▸ Задача A
Повтори дословно кусок текста о мимах Герода: от слов «Рабам уделяется не» до слов «самой неприглядной стороны.» включительно.

▸ Текст
+--

Рабам уделяется не мало места в мимах Герода. В большинстве пьесок они являются объектом грубых и жестоких нападок и бесчеловечного обращения. Впрочем, показывая тяжелое положение рабов, поэт вовсе не протестует против этого социального явления. Его интересуют хозяева, для которых избиение рабов, грубая брань и бесчеловечное третирование слуг — естественная форма поведения, повседневный быт; в нем-то его герои и обнаруживают себя с самой неприглядной стороны.

В соответствии с жанром мима в исполнении пьес Герода не предполагалось и даже не допускалось реалистическое воспроизведение действий или наличие предметов, о которых шла речь (например, порка мальчика или демонстрация всего ассортимента обуви в лавке Кердона). Это противоречило бы прежде всего театральной условности. Кроме того, маленькая сценка, в которую укладывается мим, была бы обречена на провал, если бы в ней нужно было воссоздать всю громоздкую обстановку, необходимую для показа даже мимолетной ситуации. Вряд ли было целесообразно также утяжелять такие сценки участием нескольких актеров. Задача архимима (главного актера) именно в том и заключалась, чтобы одному, почти без партнеров, без всякого сценического реквизита, только голосом, жестами, мимикой воссоздать один или несколько характеров.

В миме была тенденция преодолеть три единства драмы, стремление к передаче действия и движения в мимике, жесте, интонации чтеца. В пьеске Герода «Жертвоприношение Асклепию» мимический актер как раз и решает эту задачу. Он должен создать впечатление смены картин и лиц, иллюзию движения, находясь все время перед зрителями. Действие происходит сперва перед храмом, затем внутри него, и актриса показывает, как две женщины, переходя от одной статуи к другой, делятся впечатлениями по поводу увиденного. Не менее живая мимическая сцена создается в «Учителе», где без всяких вспомогательных средств актер воспроизводит сперва живой рассказ Метротимы, затем диалог учителя с учеником, воссоздающий сцену порки.

Проблема движения решается и в других разновидностях мима. Нам известен вокальный мим — лирическая женская «ария» неизвестного автора, условно названная «Жалоба девушки». Это сольная песня, которую исполняет покинутая своим возлюбленным девушка перед запертой дверью дома жестокого молодого человека. Текст этого стихотворения обнаружен на папирусе, впервые опубликованном в 1896 году и относящемся ко II веку до нашей эры. Конец папируса испорчен, и заключительная часть стихотворения нам неизвестна.

+--

▸ Задача B
Воспроизведи без изменений только строки записей: от самой первой до строки с «building: (171, 184)» включительно.

▸ Данные для задачи
+--

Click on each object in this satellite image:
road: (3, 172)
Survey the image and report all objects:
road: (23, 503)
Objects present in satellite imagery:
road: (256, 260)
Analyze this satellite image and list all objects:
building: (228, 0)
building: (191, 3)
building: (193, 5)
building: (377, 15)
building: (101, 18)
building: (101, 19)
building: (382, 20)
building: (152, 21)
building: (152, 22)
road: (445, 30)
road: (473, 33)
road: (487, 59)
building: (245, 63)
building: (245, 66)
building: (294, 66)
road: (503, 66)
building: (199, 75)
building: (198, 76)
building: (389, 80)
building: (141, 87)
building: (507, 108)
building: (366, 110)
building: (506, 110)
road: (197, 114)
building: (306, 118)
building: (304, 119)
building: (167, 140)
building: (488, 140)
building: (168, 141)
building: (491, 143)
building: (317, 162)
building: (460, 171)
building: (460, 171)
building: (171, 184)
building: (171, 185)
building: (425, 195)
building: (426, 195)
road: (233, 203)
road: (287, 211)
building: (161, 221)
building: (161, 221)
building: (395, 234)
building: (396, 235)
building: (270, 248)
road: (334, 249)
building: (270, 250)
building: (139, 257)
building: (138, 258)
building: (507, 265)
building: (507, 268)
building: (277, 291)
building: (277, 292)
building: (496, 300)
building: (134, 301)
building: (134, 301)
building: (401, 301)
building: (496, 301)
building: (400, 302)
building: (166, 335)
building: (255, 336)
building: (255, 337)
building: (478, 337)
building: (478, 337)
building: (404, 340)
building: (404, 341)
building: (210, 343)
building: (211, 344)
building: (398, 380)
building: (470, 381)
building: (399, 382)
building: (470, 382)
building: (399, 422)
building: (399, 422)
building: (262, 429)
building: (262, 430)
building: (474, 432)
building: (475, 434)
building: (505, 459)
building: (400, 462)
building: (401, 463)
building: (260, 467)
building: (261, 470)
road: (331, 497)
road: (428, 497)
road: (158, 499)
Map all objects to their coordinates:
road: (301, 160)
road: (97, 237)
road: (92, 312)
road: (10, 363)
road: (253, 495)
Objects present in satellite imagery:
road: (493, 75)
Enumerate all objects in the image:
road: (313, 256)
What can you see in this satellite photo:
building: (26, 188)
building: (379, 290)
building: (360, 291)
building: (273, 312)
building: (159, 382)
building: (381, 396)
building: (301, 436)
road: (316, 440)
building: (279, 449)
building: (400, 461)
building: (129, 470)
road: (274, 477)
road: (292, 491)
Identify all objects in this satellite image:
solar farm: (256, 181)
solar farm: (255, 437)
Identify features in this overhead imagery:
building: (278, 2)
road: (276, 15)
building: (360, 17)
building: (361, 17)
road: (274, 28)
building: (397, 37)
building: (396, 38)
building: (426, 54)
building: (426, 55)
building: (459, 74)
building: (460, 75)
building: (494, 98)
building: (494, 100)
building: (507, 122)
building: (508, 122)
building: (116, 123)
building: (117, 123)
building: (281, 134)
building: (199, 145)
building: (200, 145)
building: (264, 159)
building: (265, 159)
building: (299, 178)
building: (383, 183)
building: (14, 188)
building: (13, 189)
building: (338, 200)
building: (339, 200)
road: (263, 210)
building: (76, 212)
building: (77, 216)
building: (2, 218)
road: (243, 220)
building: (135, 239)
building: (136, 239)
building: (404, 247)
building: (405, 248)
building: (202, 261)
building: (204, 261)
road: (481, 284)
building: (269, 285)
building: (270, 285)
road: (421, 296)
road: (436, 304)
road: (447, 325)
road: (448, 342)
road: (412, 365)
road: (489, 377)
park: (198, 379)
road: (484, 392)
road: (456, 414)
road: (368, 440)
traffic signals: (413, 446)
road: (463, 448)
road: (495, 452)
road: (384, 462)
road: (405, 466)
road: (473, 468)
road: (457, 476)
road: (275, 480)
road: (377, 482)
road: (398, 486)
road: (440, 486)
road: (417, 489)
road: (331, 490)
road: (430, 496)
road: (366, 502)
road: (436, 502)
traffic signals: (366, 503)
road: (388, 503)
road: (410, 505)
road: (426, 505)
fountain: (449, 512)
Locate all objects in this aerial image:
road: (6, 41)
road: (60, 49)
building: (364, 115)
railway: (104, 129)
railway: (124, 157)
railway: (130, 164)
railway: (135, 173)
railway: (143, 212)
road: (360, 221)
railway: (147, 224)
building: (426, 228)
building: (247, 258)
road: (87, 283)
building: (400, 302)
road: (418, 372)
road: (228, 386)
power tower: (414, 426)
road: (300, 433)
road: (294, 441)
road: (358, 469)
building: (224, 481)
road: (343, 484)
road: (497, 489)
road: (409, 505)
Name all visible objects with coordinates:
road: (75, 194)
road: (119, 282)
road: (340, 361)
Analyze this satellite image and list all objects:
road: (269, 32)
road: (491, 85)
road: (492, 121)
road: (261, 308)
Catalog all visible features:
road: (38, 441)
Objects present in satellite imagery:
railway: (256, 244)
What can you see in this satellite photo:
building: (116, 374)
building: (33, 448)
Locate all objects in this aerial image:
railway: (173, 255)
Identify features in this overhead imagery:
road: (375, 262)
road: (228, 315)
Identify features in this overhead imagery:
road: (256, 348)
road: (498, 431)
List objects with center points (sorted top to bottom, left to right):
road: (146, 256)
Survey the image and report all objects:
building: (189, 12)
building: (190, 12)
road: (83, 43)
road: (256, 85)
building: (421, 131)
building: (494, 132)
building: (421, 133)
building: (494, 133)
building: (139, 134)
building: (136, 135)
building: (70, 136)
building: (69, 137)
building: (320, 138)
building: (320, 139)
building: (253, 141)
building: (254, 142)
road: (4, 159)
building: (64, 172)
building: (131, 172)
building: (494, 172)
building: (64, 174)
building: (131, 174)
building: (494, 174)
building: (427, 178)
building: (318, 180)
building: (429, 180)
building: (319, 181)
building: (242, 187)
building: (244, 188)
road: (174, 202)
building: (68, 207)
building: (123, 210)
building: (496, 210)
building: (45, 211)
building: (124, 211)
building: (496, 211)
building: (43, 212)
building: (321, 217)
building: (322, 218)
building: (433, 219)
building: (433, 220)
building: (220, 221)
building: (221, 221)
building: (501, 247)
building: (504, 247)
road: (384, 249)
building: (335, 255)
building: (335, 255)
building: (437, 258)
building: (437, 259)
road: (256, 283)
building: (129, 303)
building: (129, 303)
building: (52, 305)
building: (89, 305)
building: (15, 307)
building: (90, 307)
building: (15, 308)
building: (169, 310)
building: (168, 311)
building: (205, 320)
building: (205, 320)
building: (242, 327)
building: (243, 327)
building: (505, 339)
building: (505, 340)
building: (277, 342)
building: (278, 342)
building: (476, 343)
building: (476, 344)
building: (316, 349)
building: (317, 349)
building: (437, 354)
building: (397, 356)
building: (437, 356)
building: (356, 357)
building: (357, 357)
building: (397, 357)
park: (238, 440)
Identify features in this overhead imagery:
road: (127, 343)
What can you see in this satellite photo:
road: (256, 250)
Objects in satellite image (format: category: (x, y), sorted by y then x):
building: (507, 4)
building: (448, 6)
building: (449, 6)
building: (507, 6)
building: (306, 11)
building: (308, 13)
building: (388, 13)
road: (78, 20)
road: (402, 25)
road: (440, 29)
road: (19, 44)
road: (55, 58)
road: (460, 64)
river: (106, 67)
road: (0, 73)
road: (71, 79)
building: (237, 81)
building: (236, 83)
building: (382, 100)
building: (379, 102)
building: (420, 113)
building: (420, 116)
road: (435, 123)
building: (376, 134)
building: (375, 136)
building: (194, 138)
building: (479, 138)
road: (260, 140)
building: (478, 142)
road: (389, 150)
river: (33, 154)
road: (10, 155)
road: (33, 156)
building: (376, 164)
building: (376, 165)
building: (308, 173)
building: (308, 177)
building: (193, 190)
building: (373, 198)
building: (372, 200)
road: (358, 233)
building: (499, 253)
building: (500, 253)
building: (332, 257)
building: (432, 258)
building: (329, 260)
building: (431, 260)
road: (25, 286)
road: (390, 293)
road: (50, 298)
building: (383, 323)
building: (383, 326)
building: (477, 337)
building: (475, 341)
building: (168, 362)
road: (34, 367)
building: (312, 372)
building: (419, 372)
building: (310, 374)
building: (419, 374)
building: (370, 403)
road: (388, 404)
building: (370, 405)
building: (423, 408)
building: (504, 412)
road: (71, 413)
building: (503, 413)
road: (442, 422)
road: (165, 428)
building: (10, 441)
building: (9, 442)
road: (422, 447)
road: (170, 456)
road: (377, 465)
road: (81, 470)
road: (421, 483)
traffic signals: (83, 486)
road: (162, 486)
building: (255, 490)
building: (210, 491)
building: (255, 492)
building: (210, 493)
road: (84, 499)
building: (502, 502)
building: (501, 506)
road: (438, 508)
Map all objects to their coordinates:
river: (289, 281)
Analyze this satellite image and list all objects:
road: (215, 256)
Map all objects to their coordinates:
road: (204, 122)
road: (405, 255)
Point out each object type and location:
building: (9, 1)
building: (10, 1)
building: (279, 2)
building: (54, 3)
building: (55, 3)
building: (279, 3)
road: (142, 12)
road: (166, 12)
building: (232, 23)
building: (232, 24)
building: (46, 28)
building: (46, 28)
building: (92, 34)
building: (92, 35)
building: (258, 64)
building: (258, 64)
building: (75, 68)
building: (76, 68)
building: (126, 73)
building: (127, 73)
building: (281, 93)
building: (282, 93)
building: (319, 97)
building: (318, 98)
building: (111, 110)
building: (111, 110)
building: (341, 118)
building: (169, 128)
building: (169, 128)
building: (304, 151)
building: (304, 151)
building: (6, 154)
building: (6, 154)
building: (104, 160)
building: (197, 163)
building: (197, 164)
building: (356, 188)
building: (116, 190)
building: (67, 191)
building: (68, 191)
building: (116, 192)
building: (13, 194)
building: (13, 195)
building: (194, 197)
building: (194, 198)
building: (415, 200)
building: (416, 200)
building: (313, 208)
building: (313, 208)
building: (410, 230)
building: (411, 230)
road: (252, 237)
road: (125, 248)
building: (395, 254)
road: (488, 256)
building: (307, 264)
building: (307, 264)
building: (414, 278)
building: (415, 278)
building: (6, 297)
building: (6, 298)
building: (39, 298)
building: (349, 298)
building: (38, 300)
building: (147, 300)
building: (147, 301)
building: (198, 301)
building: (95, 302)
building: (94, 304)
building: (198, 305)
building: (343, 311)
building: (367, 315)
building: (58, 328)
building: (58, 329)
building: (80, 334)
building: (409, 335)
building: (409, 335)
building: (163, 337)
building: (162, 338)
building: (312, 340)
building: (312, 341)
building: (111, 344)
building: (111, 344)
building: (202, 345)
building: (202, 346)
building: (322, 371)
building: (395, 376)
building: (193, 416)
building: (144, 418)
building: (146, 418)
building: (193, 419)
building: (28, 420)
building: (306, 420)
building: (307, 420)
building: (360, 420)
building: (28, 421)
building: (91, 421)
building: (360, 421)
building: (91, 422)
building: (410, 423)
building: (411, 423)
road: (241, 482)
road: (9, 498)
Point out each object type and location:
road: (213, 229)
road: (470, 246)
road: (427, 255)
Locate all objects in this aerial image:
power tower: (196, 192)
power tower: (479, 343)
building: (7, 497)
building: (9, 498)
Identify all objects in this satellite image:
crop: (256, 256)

+--

▸ Полный ответ A
Рабам уделяется не мало места в мимах Герода. В большинстве пьесок они являются объектом грубых и жестоких нападок и бесчеловечного обращения. Впрочем, показывая тяжелое положение рабов, поэт вовсе не протестует против этого социального явления. Его интересуют хозяева, для которых избиение рабов, грубая брань и бесчеловечное третирование слуг — естественная форма поведения, повседневный быт; в нем-то его герои и обнаруживают себя с самой неприглядной стороны.

▸ Полный ответ B
Click on each object in this satellite image:
road: (3, 172)
Survey the image and report all objects:
road: (23, 503)
Objects present in satellite imagery:
road: (256, 260)
Analyze this satellite image and list all objects:
building: (228, 0)
building: (191, 3)
building: (193, 5)
building: (377, 15)
building: (101, 18)
building: (101, 19)
building: (382, 20)
building: (152, 21)
building: (152, 22)
road: (445, 30)
road: (473, 33)
road: (487, 59)
building: (245, 63)
building: (245, 66)
building: (294, 66)
road: (503, 66)
building: (199, 75)
building: (198, 76)
building: (389, 80)
building: (141, 87)
building: (507, 108)
building: (366, 110)
building: (506, 110)
road: (197, 114)
building: (306, 118)
building: (304, 119)
building: (167, 140)
building: (488, 140)
building: (168, 141)
building: (491, 143)
building: (317, 162)
building: (460, 171)
building: (460, 171)
building: (171, 184)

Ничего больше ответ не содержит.